The fact that climate change is causing it to warm up earlier and earlier in the course of the year, followed by another cold spell if necessary, could affect the phenology of the grass frogs, the periodically recurring growth and development phenomena. Another experimental group was able to hatch completely without nitrate pollution under laboratory conditions. The research is taking place at the Zoological Institute in the Evolutionary Biology Department led by Professor Miguel Vences.

“All surviving animals will be immediately released back into their home in the Waggum district of Braunschweig following the experiments,” explains Katharina Ruthsatz.

Better protection for native amphibians

The aim of the research project is to understand how the two stress factors of temperature fluctuations and nitrate pollution affect them in the short and long term. The results should form the basis for better protecting native amphibians such as the grass frog. The findings could be used for conservation strategies before populations of the animals dramatically decline throughout their range.

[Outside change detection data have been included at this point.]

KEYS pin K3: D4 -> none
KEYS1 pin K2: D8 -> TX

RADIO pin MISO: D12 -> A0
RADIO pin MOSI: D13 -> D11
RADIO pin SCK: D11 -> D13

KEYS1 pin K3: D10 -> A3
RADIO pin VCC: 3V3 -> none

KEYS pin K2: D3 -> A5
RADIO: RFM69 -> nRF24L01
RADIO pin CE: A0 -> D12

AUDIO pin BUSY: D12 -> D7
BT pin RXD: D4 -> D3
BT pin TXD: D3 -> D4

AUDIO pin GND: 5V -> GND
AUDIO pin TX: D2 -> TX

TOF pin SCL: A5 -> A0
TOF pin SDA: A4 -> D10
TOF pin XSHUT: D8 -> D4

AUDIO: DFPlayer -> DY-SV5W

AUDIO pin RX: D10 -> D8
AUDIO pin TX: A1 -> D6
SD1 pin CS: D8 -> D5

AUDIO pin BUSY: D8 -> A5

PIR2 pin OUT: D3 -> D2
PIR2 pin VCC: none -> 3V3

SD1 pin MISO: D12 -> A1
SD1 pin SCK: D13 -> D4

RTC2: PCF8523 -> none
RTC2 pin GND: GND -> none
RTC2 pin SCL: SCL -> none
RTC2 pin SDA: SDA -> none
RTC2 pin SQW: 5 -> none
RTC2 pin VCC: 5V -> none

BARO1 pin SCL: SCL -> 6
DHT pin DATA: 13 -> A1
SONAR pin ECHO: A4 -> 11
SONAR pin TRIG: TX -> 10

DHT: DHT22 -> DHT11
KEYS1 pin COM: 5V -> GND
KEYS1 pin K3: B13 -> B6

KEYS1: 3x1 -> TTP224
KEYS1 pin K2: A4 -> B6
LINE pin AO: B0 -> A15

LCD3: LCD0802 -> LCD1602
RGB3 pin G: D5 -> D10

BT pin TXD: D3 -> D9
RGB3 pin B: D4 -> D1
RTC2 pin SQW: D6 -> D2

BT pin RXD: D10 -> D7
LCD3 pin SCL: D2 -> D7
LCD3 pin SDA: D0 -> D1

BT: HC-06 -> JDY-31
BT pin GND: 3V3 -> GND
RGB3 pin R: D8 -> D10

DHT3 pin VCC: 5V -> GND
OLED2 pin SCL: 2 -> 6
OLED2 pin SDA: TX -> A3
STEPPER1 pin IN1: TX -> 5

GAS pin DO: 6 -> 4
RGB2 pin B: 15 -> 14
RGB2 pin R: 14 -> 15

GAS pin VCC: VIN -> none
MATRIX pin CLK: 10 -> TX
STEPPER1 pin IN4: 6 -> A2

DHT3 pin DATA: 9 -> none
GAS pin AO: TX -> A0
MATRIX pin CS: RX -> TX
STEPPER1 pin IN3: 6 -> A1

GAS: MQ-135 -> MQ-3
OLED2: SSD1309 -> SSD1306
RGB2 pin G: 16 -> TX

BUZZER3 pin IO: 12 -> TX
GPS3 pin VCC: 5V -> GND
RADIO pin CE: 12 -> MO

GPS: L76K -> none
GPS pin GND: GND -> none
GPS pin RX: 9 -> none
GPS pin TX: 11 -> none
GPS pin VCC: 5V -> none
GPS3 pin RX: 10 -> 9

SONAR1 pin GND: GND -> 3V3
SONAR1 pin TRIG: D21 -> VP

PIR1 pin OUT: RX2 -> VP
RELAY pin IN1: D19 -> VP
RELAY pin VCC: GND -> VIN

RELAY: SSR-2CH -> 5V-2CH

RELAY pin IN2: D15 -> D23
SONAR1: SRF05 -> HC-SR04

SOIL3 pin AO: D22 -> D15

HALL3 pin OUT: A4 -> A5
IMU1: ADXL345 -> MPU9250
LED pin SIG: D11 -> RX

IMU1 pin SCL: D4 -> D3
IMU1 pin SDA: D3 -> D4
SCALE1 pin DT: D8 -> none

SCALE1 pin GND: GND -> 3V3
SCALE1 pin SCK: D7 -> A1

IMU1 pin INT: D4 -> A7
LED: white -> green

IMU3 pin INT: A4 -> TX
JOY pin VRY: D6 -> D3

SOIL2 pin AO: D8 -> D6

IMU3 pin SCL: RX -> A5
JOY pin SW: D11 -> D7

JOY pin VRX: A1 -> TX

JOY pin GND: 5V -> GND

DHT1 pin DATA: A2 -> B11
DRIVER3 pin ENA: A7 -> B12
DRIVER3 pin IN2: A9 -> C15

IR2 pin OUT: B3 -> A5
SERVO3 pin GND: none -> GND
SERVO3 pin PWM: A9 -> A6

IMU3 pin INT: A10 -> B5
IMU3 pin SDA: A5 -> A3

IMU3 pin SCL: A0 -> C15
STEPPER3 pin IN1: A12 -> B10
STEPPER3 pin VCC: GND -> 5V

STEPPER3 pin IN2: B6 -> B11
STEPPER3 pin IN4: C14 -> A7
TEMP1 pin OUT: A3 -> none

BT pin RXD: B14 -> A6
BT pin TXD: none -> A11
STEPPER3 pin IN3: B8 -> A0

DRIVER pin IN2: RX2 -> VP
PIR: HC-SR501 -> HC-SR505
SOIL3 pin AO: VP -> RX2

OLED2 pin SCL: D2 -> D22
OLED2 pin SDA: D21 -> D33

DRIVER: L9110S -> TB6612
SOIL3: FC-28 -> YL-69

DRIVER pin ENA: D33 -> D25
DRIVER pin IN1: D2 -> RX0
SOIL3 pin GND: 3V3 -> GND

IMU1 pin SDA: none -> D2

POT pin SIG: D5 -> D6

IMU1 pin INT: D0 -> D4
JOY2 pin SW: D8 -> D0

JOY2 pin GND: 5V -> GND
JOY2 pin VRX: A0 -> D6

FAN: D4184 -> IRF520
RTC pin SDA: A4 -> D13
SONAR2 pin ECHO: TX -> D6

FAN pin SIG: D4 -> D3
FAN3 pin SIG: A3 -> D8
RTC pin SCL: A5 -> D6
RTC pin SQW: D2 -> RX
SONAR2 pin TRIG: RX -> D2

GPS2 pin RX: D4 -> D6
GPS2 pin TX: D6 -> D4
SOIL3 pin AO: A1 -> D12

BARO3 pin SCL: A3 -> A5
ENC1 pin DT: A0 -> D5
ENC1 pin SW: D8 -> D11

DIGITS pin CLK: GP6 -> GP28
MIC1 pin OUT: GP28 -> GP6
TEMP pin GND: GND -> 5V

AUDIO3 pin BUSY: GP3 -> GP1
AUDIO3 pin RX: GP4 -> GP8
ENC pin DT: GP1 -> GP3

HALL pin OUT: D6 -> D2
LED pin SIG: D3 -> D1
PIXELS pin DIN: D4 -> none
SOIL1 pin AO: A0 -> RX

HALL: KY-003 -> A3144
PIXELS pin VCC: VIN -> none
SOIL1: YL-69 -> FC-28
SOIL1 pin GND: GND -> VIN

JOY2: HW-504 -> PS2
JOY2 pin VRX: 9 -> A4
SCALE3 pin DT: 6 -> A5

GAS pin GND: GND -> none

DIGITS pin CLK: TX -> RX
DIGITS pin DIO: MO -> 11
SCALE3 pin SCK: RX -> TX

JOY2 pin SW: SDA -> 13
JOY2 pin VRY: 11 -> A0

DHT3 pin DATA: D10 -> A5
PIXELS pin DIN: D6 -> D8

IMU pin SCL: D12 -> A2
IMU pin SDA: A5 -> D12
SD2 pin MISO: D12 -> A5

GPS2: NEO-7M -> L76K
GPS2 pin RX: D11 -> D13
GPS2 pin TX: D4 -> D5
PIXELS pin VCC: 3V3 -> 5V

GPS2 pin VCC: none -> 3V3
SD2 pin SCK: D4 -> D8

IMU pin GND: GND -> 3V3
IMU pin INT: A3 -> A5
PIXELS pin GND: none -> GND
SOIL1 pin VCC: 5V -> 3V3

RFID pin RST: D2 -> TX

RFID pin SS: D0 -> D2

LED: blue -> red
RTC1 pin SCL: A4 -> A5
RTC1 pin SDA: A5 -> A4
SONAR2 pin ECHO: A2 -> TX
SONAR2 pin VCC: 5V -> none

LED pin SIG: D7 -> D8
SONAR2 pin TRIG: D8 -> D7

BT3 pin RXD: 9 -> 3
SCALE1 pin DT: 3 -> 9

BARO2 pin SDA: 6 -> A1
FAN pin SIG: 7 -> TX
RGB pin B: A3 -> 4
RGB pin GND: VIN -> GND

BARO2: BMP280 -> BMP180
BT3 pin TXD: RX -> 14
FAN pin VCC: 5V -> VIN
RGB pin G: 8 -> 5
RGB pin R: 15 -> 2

More tadpoles are in buckets. All surviving animals will be released immediately following the experiments. Picture credit: Markus Hörster/TU Braunschweig

Dr. Katharina Ruthsatz

The biologist has been leading an independent research group in the department of Professor Vences at the Zoological Institute of TU Braunschweig since July 2020. Initially, she studied biology and German at the University of Hamburg to become a teacher. When she was offered the opportunity to do a PhD after her master thesis, she took the chance and also did her PhD at the University of Hamburg on the topic “Amphibians in a changing world: an ecophysiological perspective on amphibian metamorphosis”. Her interest in amphibians has accompanied her since childhood.